- Tell al-Nabi Mando Location in Syria
- Coordinates: 34°33′9″N 36°31′6″E﻿ / ﻿34.55250°N 36.51833°E
- Country: Syria
- Governorate: Homs
- District: al-Qusayr
- Subdistrict: al-Qusayr

Population (2004)
- • Total: 1,068
- Time zone: UTC+3 (EET)
- • Summer (DST): UTC+2 (EEST)

= Tell al-Nabi Mando =

Tell al-Nabi Mando (تل النبي مندو), known in archaeological literature as Tell Nebi Mend and also known as Qadesh (قادش) after the Bronze-Age city which stood at almost the same location, is a village in central Syria, administratively part of the Homs Governorate, located southwest of Homs. It is situated on the eastern banks of the Orontes River.
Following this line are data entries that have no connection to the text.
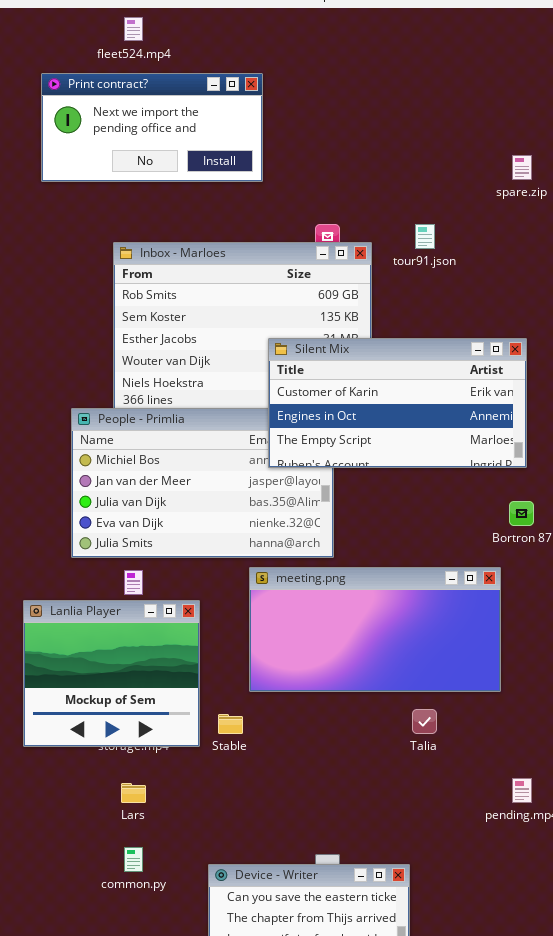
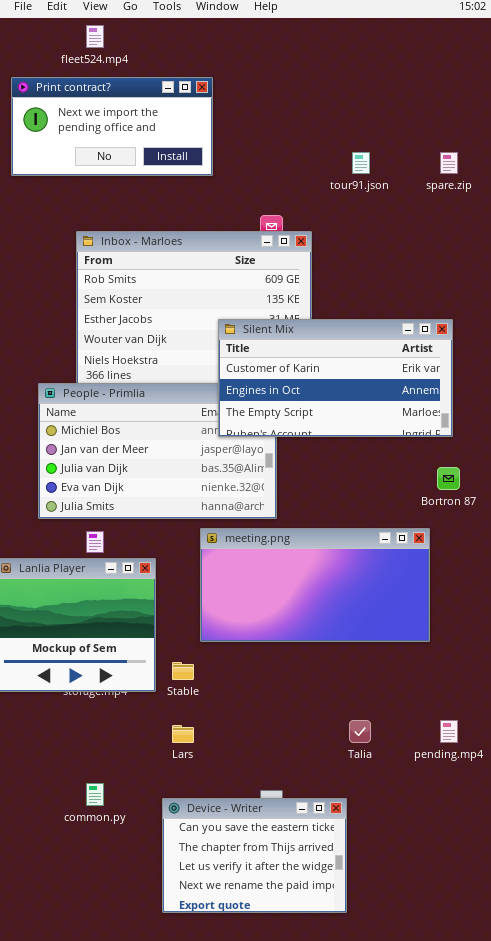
tour91.json: [415,224,435,249] -> [352,152,370,174], moved
Talia: [412,709,437,734] -> [349,720,371,743], moved
Lars: [121,783,146,803] -> [172,725,194,743], moved

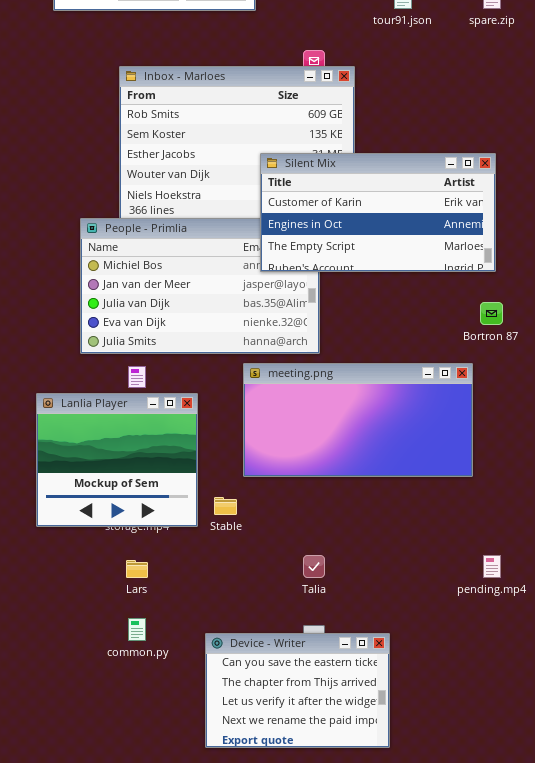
Talia: [349,720,371,743] -> [303,555,325,578], moved
Lars: [172,725,194,743] -> [126,560,148,578], moved

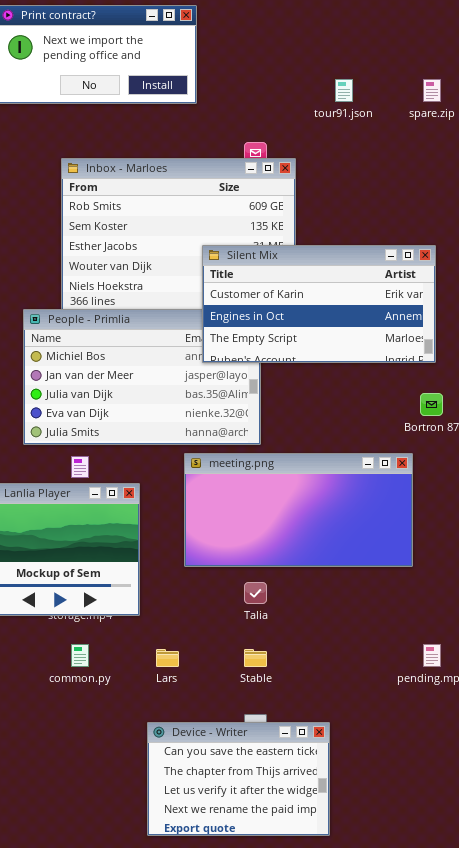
Stable: [214,497,237,515] -> [244,649,267,667], moved
Talia: [303,555,325,578] -> [244,582,267,604], moved
Lars: [126,560,148,578] -> [156,649,179,667], moved
common.py: [128,618,146,641] -> [71,644,89,667], moved

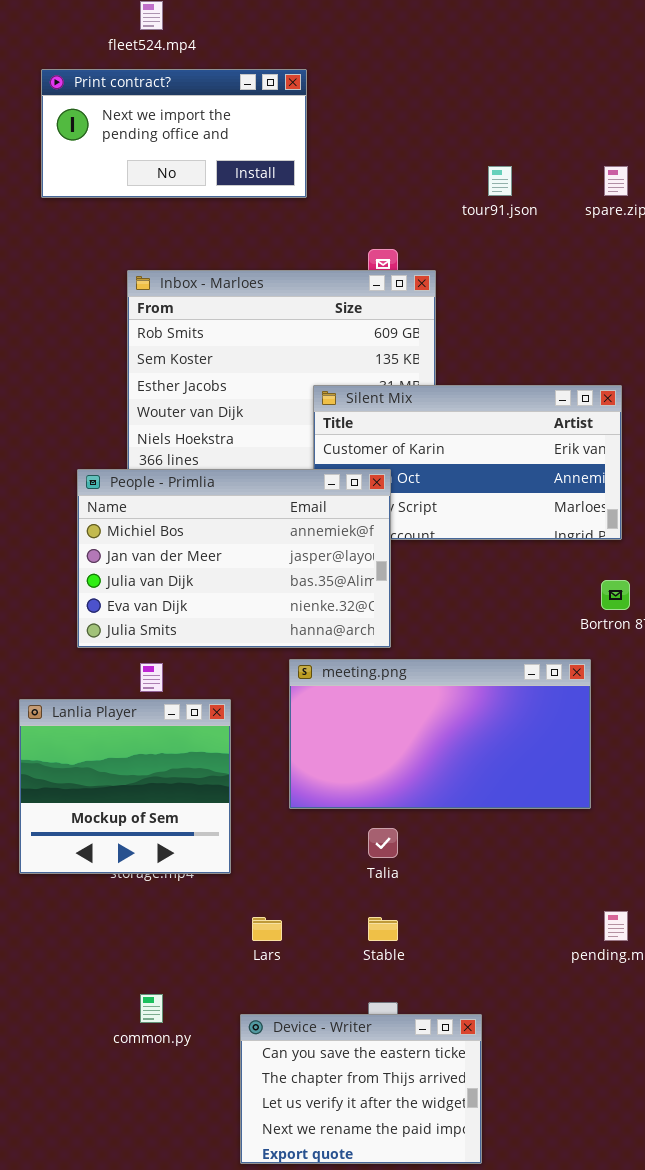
People - Primlia: [23,309,261,445] -> [77,469,391,648], raised
common.py: [71,644,89,667] -> [140,994,163,1023], moved

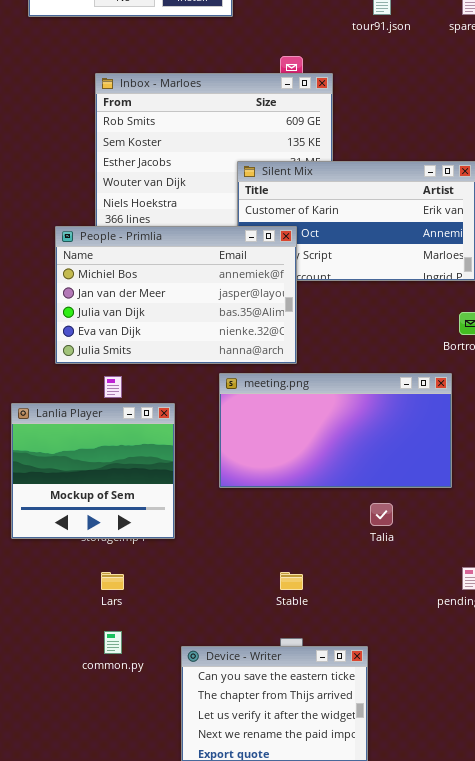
Talia: [368,828,398,858] -> [370,503,393,526], moved
Lars: [252,917,282,941] -> [101,572,124,590], moved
Nearby localities include al-Houz to the north, Kafr Mousa to the northeast, Arjoun to the east, al-Qusayr to the southeast, Zita al-Gharbiyah to the southwest, al-Aqrabiyah to the southwest and al-Naim to the northwest. According to the Syria Central Bureau of Statistics (CBS), Tell al-Nabi Mando had a population of 1,068 in the 2004 census. The village is adjacent to the ancient site of Qadesh, a name sometimes also used for the village, which abuts it to the north. It is an Alawite village.